День прошел, как в тумане, да и дня, как привык понимать Антошка, не было. Все тьма да тьма, да огоньки, да люди, похожие на тени, на страшилища.
Кончилась дневная смена, стали подымать наверх шахтеров, пошли на отдых и дядя Иван с Антошкой и лошадьми. Все устали—и люди, и лошади. Тащились нога за ногу, медленным шагом. Придя в конюшню, лошади взялись за сено, а дядя Иван и Антошка—за хлеб и сало. Поели, подложили сена лошадям, напоили их и легли спать, тут же, на ворохе сена. Сено шелестело, шел от него мягкий, щекочущий запах, светила лампочка тусклым огоньком, но Антошка ничего не видел и не слышал. Заснул он сразу, наворочавшись за день, и даже снов никаких не видел.

V.

Потянулись для Антошки дни темные и скучные, как земля. Только и видел он, что дядю Ивана, шахтеров да лошадей. Наверх его не подымали, обещали поднять только в воскресенье, и он томился в шахте, как в тюрьме. На третий день ему до слез захотелось наверх—посмотреть на свет дневной, на поля просторные. Может быть, дождь перестал и солнышко светит… Его мутило от едких рудничных газов, которыми наполнена была шахта, весь он был черный и грязный, тело чесалось, горело, покрытое слоем угольной пыли, и ему казалось, что он стал похож на кусок угля—хоть возьми, положи в вагончик да вывези. А до воскресенья еще три дня.
— Нельзя ли меня наверх как-нибудь?—спросил он у дяди Ивана.
— Зачем тебе наверх?
— Нудно тут. Хоть бы ветром обдуло.
— Ишь, чего захотел,—проворчал дядя Иван.— Нежный какой. Не даром у тебя шея тонкая. Тебя, видно, мать баловала, а?
— Не баловала, а жилось дома хорошо,—тихо сказал Антошка и вздохнул.
— То-то, что хорошо,—промолвил, нахмурившись, дядя Иван.—Хорошо — это мало, нужно и плохое узнать. В жизни всего бывает. А в нашу шахтерскую торбу больше плохого попадает, чем хорошего… Нет, брат, сиди. В субботу вечером пущу погулять, пыль из горла повытрясти, а теперь сиди.
Антошка только вздохнул. Дядя Иван как будто и добрый, а уступить не хочет. Что поделаешь, пускай по его.
Видел Антошка в шахте и отца. Аверьяну сказали наверху, что его сына взяли к лошадям в шахту, и он зашел проведать. Антошка не узнал было тятьку сразу—показался ему отец каким-то другим, непохожим, а когда узнал—обрадовался и застыдился сразу.
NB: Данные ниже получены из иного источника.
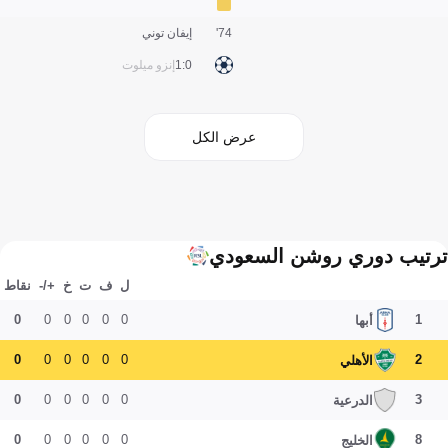
74'
إيفان توني
0:1
إنزو ميلوت
عرض الكل
ترتيب دوري روشن السعودي
ل
ف
ت
خ
+/-
نقاط
0
0
0
0
0
0
1
أبها
0
0
0
0
0
0
2
الأهلي
0
0
0
0
0
0
3
الدرعية
0
0
0
0
0
0
8
الخليج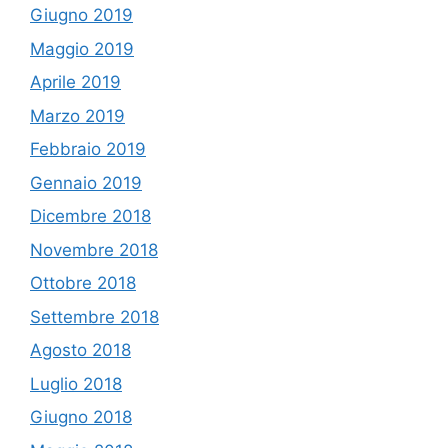
Giugno 2019
Maggio 2019
Aprile 2019
Marzo 2019
Febbraio 2019
Gennaio 2019
Dicembre 2018
Novembre 2018
Ottobre 2018
Settembre 2018
Agosto 2018
Luglio 2018
Giugno 2018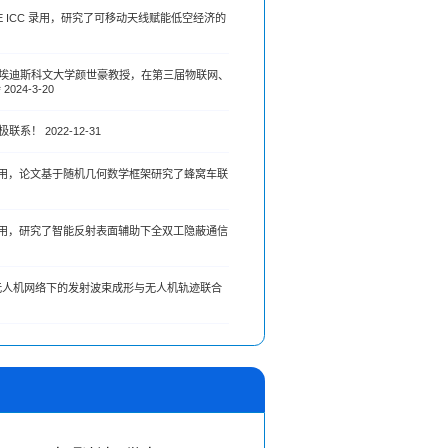
 ICC 录用，研究了可移动天线赋能低空经济的
埃迪斯科文大学颜世豪教授，在第三届物联网、
24-3-20
 2022-12-31
ications 录用，论文基于随机几何数学框架研究了蜂窝车联
ications 录用，研究了智能反射表面辅助下全双工隐蔽通信
通感一体无人机网络下的发射波束成形与无人机轨迹联合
— Тятенька-а,—сказал он протяжно, кривя рот в улыбку и показывая зубы.
— Что и тебя в шахтеры обернули?—сказал Аверьян и, всмотревшись в Антошку, добавил:
— Эге, как тебя тут обчепурили—одни глаза да зубы. Вот, кабы мамка увидала—отказалась бы. Не мой, сказала бы, сын. Мой был беленький, а этот, как цыганенок.
— Марко тут очень,—сказал Антошка.—Куда ни прислонись—все пыль да уголь.
— Ничего, приучайся, — промолвил серьзно серьезно Аверьянов.—Надо, сынок, работать. Без работы нашему брату и житья нет.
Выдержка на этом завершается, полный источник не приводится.